/project_fletcher

Primary LanguageJupyter Notebook

Project Fletcher

Project Summary

Intro

Much has been made already of the Russian influence on the 2016 Presidential election. One tactic they employed was using bots on Twitter to spread divisive rhetoric as an attempt to create conflict in American politics. So for this project I set out with the goal of fighting proverbial fire with proverbial fire by developing a way of generating and promoting reasonable and effective discussion in the American political discourse.

Data

Luckily FiveThirtyEight recently released a massive corpus of tweets harvested from known Russian troll accounts from February 2012 to May 2018. I used a small fraction of the nearly 3 million available tweets to examine the tactics used by their troll bots. In order to get a contrasting data set, I looked to Reddit's /r/NeutralPolitics community -- a forum I have personally frequented and found to be well moderated to curate civil discussion around politics. Using the Reddit API, I gathered nearly 40,000 comments on the top posts all time from the community. However, due to computational limitations, my analysis only ended up using approximately 15000 documents (tweets for the trolls and comments from Reddit) for my analysis.

Analysis + Results

I took a few approaches to examining the data collected. One approach I took was to use Latent Dirichlet Association and look at the associated topics to get a sense of the structural makeup of these communities. The most interesting thing to note was that the topics for all the data combined was heavily dominated by troll tweets. Looking at the topics that came out of the Reddit data alone, there were several that would not come up at all in the combined data, including one apparently about healthcare typified by words like 'insurance' and 'preexisting' and one around the recent Republican tax bill typified by words like 'debt' and 'taxcuts'. The two groups shared topics about Trump and the Russian investigation (using surprisingly similar language like 'FBI', 'Russia', 'dossier', etc) and so unsurprisingly similar topics appeared in the combined data. However, most the other topics were clearly from the troll tweets such as few typified by words with cyrillic characters like 'что,' 'сша', and 'не.' There were some categories clearly related to the nature of Twitter typified by things like 'RT', 'Realdonaldtrump,' and 'blacklivesmatter.' The first to appear seemingly more rooted in the NeutralPolitics did not show up until the analysis was extend to 15 topics, and was clearly about net neutrality, typified by words like 'internet,' 'neutrality,' and 'isps.'

Additionally I ran Latent Semantic Analysis on the combined data set and using DBScan came up with some pretty clearly defined categories as shown by the TSNE visualization below:

image

However, initial exploration into what exactly was being captured by this clustering didn't reveal any obvious commonalities within clusters, so that is certainly something I would like to investigate further.

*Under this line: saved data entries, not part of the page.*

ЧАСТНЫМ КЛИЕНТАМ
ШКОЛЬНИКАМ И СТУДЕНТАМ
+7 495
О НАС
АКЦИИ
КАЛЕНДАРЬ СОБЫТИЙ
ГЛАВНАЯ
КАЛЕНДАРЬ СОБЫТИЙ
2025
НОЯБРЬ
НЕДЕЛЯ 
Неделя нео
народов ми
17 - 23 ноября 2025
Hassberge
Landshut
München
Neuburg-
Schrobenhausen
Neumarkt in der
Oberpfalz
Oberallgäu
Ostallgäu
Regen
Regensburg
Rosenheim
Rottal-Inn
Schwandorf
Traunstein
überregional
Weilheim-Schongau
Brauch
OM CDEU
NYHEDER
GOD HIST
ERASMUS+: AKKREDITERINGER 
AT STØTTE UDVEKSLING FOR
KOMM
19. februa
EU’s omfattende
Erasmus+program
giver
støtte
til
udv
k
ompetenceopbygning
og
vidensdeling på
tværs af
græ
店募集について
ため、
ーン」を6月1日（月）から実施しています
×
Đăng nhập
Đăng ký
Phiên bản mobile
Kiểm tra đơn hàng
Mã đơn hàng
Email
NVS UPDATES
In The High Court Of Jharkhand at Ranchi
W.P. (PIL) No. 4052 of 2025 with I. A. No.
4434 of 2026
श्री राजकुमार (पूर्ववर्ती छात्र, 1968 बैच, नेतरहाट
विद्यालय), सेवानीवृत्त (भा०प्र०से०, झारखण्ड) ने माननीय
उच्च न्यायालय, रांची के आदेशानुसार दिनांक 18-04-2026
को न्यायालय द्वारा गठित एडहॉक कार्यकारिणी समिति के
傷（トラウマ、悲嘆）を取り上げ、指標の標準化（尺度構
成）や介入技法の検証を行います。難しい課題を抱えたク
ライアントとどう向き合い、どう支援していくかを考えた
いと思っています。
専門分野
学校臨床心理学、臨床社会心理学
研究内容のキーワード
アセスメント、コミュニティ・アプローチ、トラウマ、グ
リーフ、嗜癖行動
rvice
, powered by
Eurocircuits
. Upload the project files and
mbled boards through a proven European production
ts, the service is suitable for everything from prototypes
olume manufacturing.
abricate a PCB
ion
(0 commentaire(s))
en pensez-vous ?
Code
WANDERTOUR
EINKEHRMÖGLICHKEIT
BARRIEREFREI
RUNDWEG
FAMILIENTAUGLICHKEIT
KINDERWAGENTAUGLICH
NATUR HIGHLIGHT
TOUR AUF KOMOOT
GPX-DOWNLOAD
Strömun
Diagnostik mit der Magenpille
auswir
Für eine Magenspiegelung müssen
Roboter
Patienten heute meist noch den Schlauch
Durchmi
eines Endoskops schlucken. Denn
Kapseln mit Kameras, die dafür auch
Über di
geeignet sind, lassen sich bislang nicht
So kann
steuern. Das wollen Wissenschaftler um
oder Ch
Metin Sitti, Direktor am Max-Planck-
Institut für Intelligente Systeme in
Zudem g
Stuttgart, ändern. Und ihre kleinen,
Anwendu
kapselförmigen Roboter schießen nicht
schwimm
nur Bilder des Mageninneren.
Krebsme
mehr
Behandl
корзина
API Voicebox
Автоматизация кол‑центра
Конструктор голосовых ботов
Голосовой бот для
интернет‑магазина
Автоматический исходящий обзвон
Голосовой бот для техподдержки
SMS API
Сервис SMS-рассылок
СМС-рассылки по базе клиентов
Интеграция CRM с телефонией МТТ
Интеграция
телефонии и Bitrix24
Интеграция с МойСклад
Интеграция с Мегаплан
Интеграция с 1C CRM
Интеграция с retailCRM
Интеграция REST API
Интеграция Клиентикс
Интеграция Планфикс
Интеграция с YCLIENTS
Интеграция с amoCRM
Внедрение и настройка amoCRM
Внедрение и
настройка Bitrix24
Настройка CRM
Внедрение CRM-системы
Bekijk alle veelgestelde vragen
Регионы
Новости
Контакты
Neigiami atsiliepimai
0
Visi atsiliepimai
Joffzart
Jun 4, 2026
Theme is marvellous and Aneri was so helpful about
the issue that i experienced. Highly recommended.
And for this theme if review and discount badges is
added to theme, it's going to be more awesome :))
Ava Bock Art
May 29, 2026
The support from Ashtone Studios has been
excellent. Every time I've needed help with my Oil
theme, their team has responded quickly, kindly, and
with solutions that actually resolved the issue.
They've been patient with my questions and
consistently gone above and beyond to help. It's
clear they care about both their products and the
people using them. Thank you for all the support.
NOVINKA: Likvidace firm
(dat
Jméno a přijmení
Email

Finally, as an attempt to generate some rational discussion as the troll bots did for the divisive kind, I put together a simple Bayesian text generator based on the Neutral Politics data. Although not exactly coherent, I did find it match the tone of the community fairly well. Here's an example of the kind of output it generated:

“Case doesn’t improve no matter the target. The plea agreement, now please stand quietly for a big payout and I still take issue with it. Before we started privatizing and cutting out the fact Veselnitskaya was a natural monopoly, or information at the same time people if you own the name. Neutrality. Don’t imagine that the two who didn’t do that either. It feels good but this explanation is misleading to correlate the gun by bragging about how there could be a great place, so exactly the sort of speaking straight out of pocket, in Canada.”

Conclusions + Next Steps

All in all, the project was a fascinating dive into NLP techniques and the world of online political discourse. Going forward I would like to improve the data, the modeling, and the text generation. As mentioned earlier, I downsampled heavily in order to get some of the computationally expensive analysis to run on my 2010 laptop, and there is a whole lot more data from both sources to be taken into account. It seems to me with NLP that the more data you can throw at a problem, the more likely you are to gain some insight, so this would be a promising avenue. Additionally, I would like to find corresponding comunities across platforms -- perhaps I would gain more insight if I could find a realiable source of rational discussion on twitter and a source of divisive dialogue on Reddit. These certainly exist, and would hopefully make the results more robust. Also as mentioned above, I would like to look more into the LSA clustering that seemed to separate the data well but did not have obvious commonalities to my eye between groups. Ideally, I could also route this data into a supervised learning model that could differentiate between divisive and rational discourse and identify as such. For the text generation, I would love to investigate neural networks as a possible alternate approach to generate hopefully more coherent text.